Tallion escreve sobre suas
dúvidas a respeito da implantação da tecnologia no futebol.
Na verdade, o jornalista não
afirma ser favorável ou contrário, apenas argumenta se tal medida não irá
afetar diretamente o que ele chama de fantasmas que rondam o esporte...
Esses fantasmas são os
imprevistos e os enganos e os mistérios que acabam tornando o futebol inigualável.
Tallion faz uma pergunta bastante
interessante:
Afinal, precisamos saber tudo?
Não posso negar que gostei do que
li e depois que li, não consegui parar de pensar se a tecnologia será um bem ou
um mal...
Leia e tire suas próprias
conclusões.
O futebol fantasma
Há mistérios belíssimos que não
nos deixam descansar, como o gol da Inglaterra em 66
Juan Tallion
Para o El País
No futebol às vezes acontecem
lances inexistentes, que não podem ser abarcados por uma explicação.
É como se não tivessem acontecido
por completo, como o gol no qual Maradona se livrou de seis adversários (na
Copa de 1986), ou a defesa de Gordon Banks na cabeçada de Pelé (no Mundial de
1970), que dizia que foi gol, mas o goleiro inglês segurou.
São mistérios nunca revelados.
Magia.
Não há resposta.
Nunca haverá resposta alguma.
Nunca houve resposta alguma.
“Eis aí a resposta”, dizia Gertrude Stein.
O futebol sobrevive porque em
cada partida eclode um episódio imprevisto, inclusive vários, e tudo muda.
Pode ser um drible atravessando
uma parede de tijolos, ou uma jogada coral, para piano, com partitura de Bach,
ou a pura velocidade de uma troca de passes, competindo com a luz.
Essa vertente fascinante, na qual
durante alguns instantes o jogo desobedece, se descontrola e navega sem rumo na
incerteza, é que enche os estádios, enquanto enlouquece o técnico, que nessa
noite, ao apagar o abajur, não deixa de se perguntar: “Como foi que isso aconteceu? ”.
As pessoas vão ao estádio, porém,
em parte porque gostam de não saber o que vai acontecer.
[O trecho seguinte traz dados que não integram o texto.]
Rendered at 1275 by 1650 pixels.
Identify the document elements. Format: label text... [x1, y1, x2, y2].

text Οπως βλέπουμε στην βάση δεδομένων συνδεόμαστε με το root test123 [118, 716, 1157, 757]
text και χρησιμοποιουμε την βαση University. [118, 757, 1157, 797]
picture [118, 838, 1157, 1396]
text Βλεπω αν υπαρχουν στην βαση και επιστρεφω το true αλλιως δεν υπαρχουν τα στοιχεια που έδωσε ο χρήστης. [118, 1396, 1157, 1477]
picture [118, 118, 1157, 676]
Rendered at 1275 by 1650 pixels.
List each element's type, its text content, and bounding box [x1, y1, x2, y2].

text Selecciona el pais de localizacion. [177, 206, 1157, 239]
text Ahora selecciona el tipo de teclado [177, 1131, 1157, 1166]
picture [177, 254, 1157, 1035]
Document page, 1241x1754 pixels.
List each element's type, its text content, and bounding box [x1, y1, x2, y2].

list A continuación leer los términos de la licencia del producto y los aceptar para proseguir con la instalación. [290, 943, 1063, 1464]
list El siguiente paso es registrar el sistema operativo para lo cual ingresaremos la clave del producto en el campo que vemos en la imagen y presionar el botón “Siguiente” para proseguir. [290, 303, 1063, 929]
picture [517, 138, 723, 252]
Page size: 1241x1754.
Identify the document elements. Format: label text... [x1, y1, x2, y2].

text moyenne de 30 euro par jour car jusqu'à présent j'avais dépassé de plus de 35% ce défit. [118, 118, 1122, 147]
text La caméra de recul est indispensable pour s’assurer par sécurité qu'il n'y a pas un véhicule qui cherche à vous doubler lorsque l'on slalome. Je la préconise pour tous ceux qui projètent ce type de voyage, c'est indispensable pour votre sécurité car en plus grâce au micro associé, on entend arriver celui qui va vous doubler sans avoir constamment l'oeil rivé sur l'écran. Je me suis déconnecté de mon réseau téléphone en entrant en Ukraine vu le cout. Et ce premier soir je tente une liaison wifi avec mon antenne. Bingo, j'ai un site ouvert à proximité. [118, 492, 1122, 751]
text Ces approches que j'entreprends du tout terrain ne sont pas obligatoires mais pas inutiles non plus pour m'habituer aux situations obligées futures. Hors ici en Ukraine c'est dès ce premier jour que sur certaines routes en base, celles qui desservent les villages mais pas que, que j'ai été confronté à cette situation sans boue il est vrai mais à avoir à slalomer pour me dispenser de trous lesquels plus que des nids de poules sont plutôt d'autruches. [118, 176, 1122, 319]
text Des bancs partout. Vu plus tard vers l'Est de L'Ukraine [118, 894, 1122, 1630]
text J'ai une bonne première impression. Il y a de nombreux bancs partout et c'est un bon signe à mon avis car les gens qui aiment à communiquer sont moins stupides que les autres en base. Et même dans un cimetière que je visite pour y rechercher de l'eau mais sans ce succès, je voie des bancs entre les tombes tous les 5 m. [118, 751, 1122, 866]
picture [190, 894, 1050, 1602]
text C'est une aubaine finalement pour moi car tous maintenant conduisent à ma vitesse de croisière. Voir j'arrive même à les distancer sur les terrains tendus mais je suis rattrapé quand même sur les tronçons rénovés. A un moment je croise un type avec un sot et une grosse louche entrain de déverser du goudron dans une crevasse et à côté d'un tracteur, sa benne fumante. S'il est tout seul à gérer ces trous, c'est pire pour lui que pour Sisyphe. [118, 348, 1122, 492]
Esse nervosismo
terrível e agradável representa o segredo do futebol.
Há mistérios nesse esporte que os
treinadores acreditam estar prestes a revelar, mas que no último instante são
velados como um filme fotográfico.
“Você elabora uma tática para um dia”, dizia Menotti, “mas aí aparece algo inesperado, e a tática
vai à merda”.
Essa proximidade com o segredo
final, impossível de alcançar, faz lembrar um conto de Roald Dahl no qual uma
mulher assassina o seu marido com um pernil de cordeiro congelado.
Atinge-o com grande precisão e
beleza na cabeça, e o mata.
Pimba.
Magia.
Depois cozinha o cordeiro e
convida os dois policiais que investigam o caso para almoçar.
Os agentes, abatidos após
procurarem sem sucesso a arma do crime, a comem sem perceber.
Não poderiam estar mais próximos,
e ao mesmo tempo tão distantes.
Entre as coisas que alguns dias
acontecem num estádio, e cuja existência se questiona, está também o gol sobre
a linha.
Foi gol?
Não foi?
A tecnologia que a FIFA pretende
adotar para resolver a dúvida em tempo real, acabando com o chamado gol
fantasma, empurra para um debate que já foi resolvido em outros esportes a
favor da tecnologia.
Confesso que não sei a minha
opinião, mas gostaria de saber.
Só sei que, quando as coisas
começam a ficar claras demais, começam também a perder a emoção.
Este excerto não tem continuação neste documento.